The statistical significance of trend in precipitation, provided by the application of MK test on the pre-whitened data, has been confirmed through a comparison with a block-bootstrap procedure.

The shift analysis based on the Mann–Whitney test, performed in order to highlight the possible change points in the data, shows more probable change years in the decade 1960–1970 for annual, summer, autumn and autumn–winter aggregation rainfalls.
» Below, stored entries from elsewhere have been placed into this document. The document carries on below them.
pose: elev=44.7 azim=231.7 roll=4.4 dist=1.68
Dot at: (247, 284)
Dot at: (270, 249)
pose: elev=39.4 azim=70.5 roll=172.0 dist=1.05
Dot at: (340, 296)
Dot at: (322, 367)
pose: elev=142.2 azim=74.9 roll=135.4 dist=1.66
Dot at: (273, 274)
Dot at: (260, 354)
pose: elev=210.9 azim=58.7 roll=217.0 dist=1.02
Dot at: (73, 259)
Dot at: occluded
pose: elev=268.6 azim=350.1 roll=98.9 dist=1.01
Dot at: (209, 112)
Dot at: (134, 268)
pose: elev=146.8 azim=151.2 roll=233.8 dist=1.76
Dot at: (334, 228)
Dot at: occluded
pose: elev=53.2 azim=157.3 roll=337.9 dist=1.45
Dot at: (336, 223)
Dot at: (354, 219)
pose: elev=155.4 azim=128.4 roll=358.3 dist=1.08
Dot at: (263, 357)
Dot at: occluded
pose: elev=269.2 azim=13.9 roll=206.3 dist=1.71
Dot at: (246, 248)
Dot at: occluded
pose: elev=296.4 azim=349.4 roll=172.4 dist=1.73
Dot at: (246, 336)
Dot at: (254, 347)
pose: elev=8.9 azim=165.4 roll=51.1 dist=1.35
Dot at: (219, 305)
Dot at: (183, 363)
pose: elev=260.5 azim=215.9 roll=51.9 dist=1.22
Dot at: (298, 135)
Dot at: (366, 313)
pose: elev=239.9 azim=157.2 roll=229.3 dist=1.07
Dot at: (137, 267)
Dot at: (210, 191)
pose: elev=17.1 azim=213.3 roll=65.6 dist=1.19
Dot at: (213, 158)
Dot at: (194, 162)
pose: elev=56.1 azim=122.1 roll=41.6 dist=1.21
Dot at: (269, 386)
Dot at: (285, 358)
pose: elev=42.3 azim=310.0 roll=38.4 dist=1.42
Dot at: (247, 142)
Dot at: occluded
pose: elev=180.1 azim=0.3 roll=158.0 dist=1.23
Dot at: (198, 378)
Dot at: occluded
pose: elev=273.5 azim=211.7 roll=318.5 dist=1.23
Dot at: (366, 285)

If confirmed in the next years, the results of trend analysis of annual and seasonal rainfalls could affect the water resources management in Southern Italy. In fact, as reported in the IPCC's Fourth Assessment Report (2007), changes in precipitation may lead to changes in runoff and water availability, and drought-affected areas could suffer from a decrease in water resources, with possible adverse impacts on agriculture, water supply and energy production.


The authors are grateful to the anonymous reviewers for the precious remarks and comments which led to improve the initial version of this paper.